En la estación de Vitebsk, entre un puesto
pequeño de souvenirs y un estanco en el que venden tabaco para liar Occidental
Fuerte, hay un comercio de despedidas.
Allí, los viajeros solitarios eligen la que mejor
se acomodará a su partida de acuerdo con su estado de ánimo y con sus
posibilidades económicas.
Por una cantidad ciertamente razonable, en él se puede encontrar desde el apretón
de manos formal y económico de un conocido reciente hasta el abrazo sincero de
un amigo muy querido, también la despedida emocionada en el andén de una
familia al completo, con sus abrígate mucho y sus llama cuando llegues, sus lamentos y su llanto
inconsolable, en el que se empeñan a conciencia cinco intérpretes de sólida
formación actoral y diferentes edades.
La despedida más solicitada es sin embargo el
beso con abrazo prolongado de una bella enamorada. Su ternura susurrada deja en
nuestra solapa un leve rastro de jazmines que tarda varios kilómetros en
desaparecer.
Promesas de inmediato reencuentro, juramentos de
fidelidad y llamada diaria, se acompañan de los lógicos reproches por la
indeseada partida, que conceden verosimilitud a la escena.

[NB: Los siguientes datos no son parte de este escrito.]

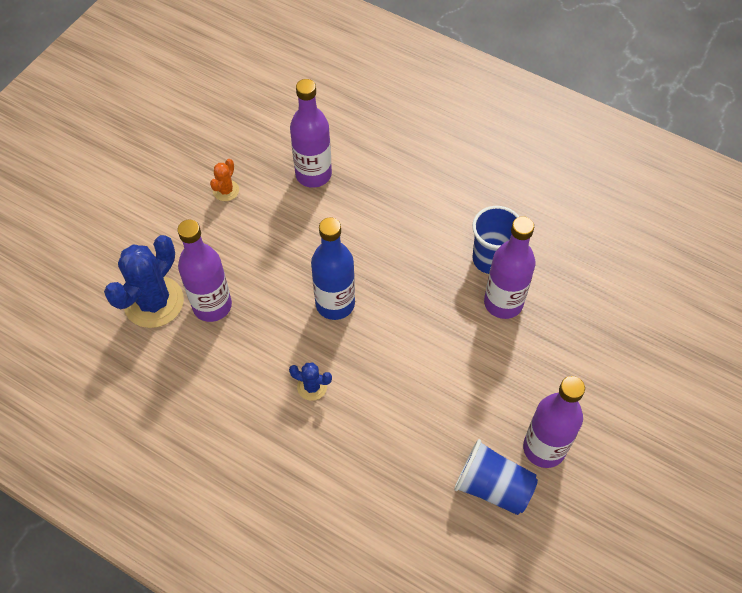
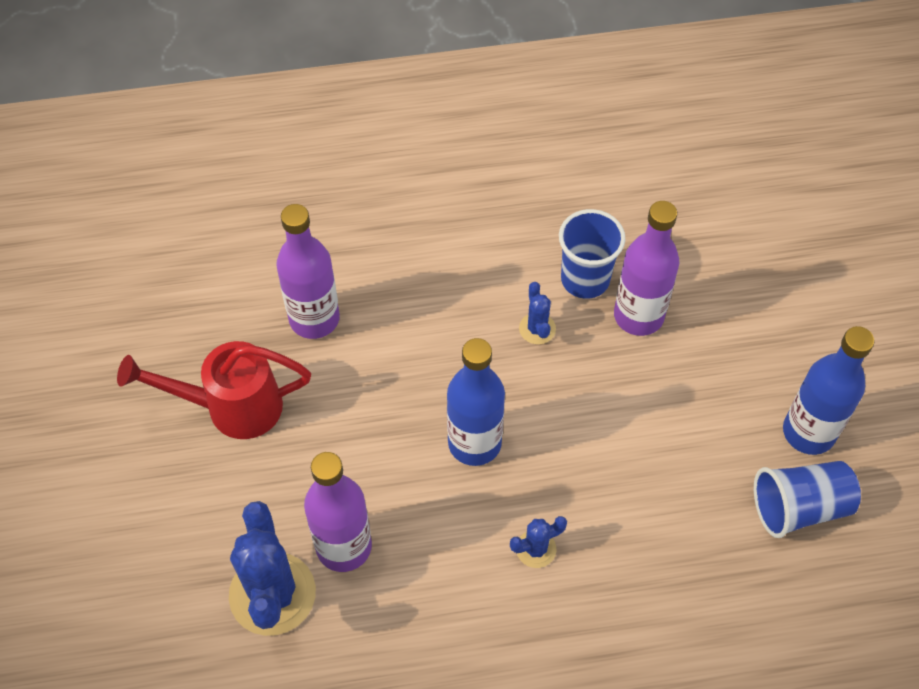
camera: 40 degrees left, 0 degrees up
orange cactus [210,159,239,201] -> red watering can [117,341,311,439]
purple bottle [523,376,585,468] -> blue bottle [783,326,875,455]
none -> blue cactus [519,282,556,344]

Por un insignificante suplemento, la enamorada
caminará unos metros por el andén en paralelo al tren, con su mirada emboscada
en la nuestra, pronunciando palabras de amor que no podremos escuchar, porque
lo impedirá el el traqueteo creciente
del tren y la indudable emoción del momento.
El arrullo de los adioses elegidos acompaña a los
viajeros buena parte del trayecto, reconfortando su sueño con una levemente
dolorosa, aunque necesaria, sensación de desarraigo.